__JOB ITEM__:
Reproduce the records from the line containing "Club du TRIMAY avec des podiums !!!" through the end, swapping "podiums" for "médailles" and keeping everything else unchanged.

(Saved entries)

[Start of Attachment]

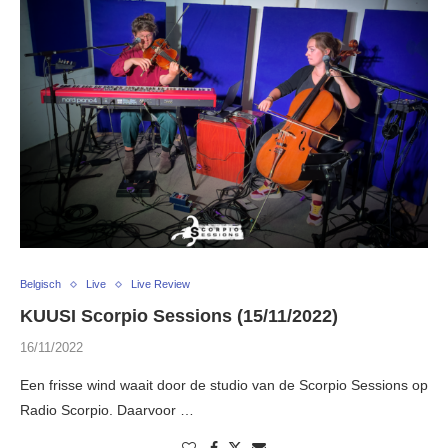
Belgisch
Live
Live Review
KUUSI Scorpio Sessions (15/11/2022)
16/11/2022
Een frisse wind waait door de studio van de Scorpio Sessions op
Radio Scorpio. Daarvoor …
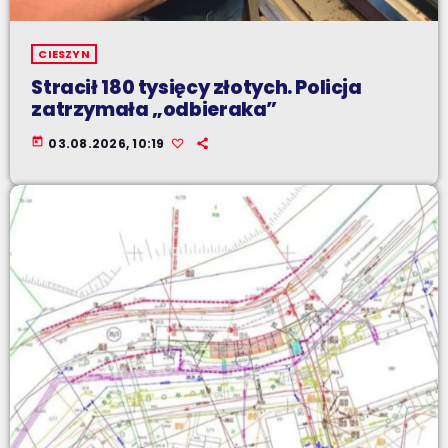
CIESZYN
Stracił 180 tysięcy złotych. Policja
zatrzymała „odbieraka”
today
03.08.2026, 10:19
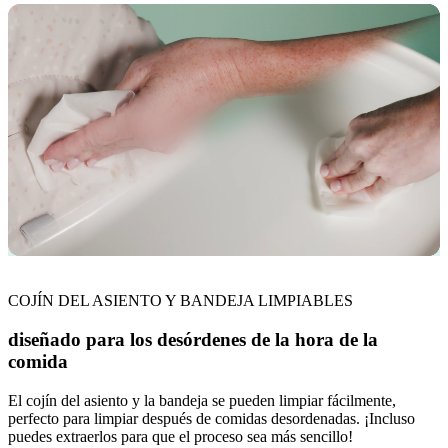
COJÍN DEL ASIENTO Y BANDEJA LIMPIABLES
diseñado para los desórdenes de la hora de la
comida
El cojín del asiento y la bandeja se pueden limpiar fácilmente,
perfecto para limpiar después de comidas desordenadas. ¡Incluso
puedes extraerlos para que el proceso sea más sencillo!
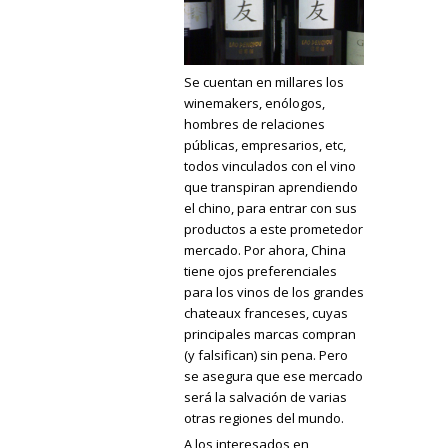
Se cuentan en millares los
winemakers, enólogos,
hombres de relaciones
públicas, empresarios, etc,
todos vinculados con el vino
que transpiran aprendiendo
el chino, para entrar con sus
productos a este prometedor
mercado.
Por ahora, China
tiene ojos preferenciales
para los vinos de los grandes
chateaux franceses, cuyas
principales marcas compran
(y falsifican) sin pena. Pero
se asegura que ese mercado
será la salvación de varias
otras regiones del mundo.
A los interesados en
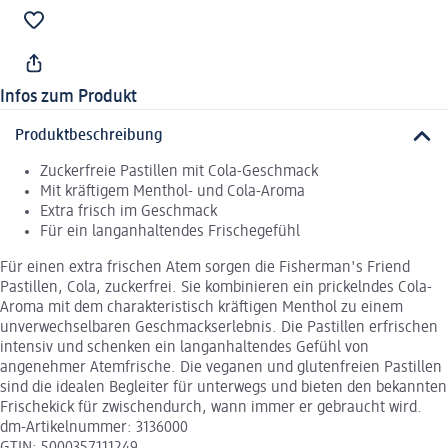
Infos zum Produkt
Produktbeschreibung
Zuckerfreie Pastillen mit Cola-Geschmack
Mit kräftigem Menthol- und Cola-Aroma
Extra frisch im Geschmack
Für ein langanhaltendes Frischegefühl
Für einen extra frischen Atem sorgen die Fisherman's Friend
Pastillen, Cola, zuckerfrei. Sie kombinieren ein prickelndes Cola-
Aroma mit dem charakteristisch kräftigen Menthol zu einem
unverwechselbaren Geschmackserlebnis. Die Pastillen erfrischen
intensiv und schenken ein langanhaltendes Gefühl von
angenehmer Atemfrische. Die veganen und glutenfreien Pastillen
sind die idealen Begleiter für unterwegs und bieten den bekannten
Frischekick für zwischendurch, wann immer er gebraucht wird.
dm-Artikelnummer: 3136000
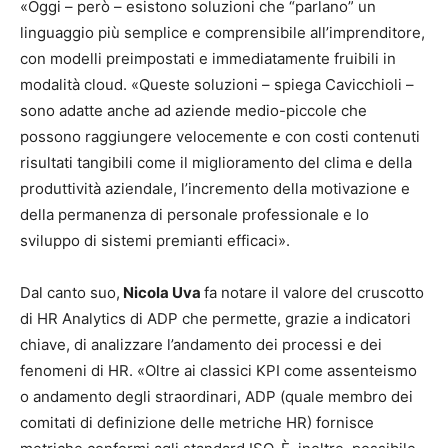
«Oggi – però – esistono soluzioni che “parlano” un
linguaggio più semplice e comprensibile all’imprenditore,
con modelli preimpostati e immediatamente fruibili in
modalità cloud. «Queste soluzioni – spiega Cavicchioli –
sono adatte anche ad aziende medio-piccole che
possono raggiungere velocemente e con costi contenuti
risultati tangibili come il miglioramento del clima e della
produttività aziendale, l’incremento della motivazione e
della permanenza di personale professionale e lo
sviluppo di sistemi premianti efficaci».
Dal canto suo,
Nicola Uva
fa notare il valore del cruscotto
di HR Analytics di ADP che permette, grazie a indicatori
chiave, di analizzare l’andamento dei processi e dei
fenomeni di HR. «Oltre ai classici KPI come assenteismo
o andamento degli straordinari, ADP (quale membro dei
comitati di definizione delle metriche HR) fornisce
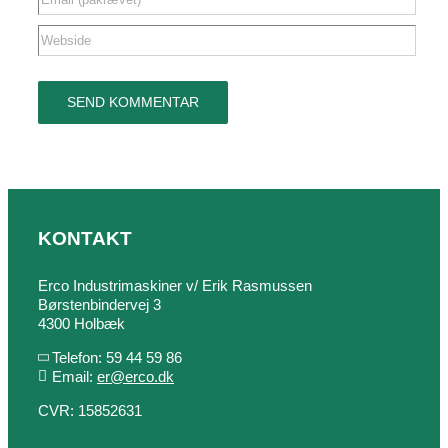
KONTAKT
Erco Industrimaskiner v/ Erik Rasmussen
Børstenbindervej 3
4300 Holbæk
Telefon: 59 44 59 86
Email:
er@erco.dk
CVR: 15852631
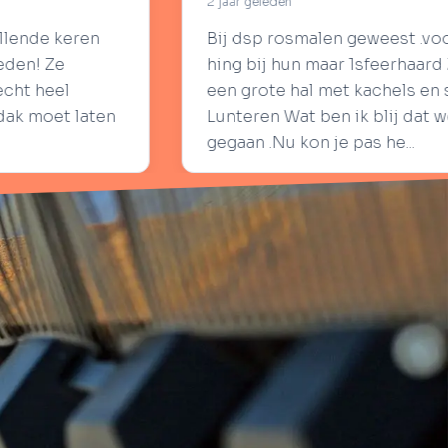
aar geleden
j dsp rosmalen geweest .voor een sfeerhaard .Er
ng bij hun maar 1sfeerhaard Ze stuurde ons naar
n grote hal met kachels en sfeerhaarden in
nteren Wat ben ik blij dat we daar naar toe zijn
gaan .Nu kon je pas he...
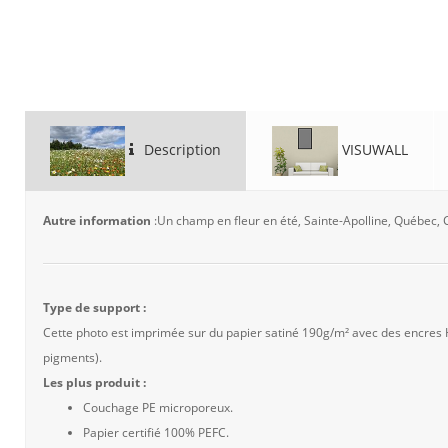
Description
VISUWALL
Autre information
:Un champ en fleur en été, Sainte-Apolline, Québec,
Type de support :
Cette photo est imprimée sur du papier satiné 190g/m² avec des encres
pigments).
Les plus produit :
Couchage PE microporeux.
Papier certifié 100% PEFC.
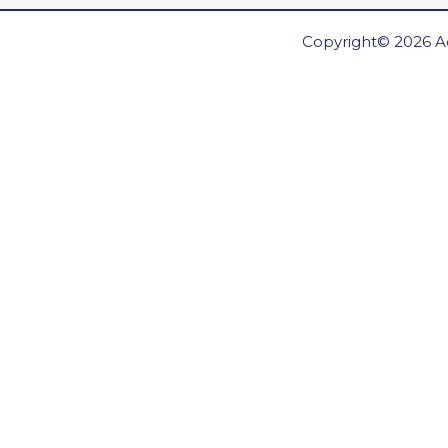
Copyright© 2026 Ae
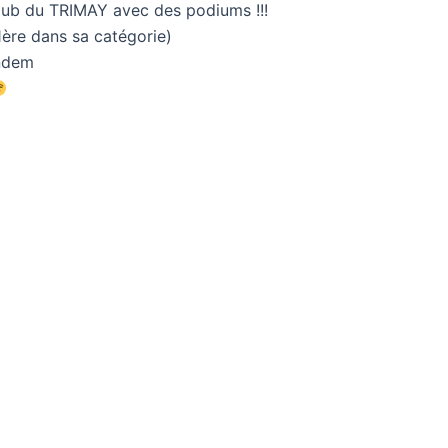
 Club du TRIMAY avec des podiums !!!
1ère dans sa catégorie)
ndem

[End of Attachment]

__RESPONSE__:
 Club du TRIMAY avec des médailles !!!
1ère dans sa catégorie)
ndem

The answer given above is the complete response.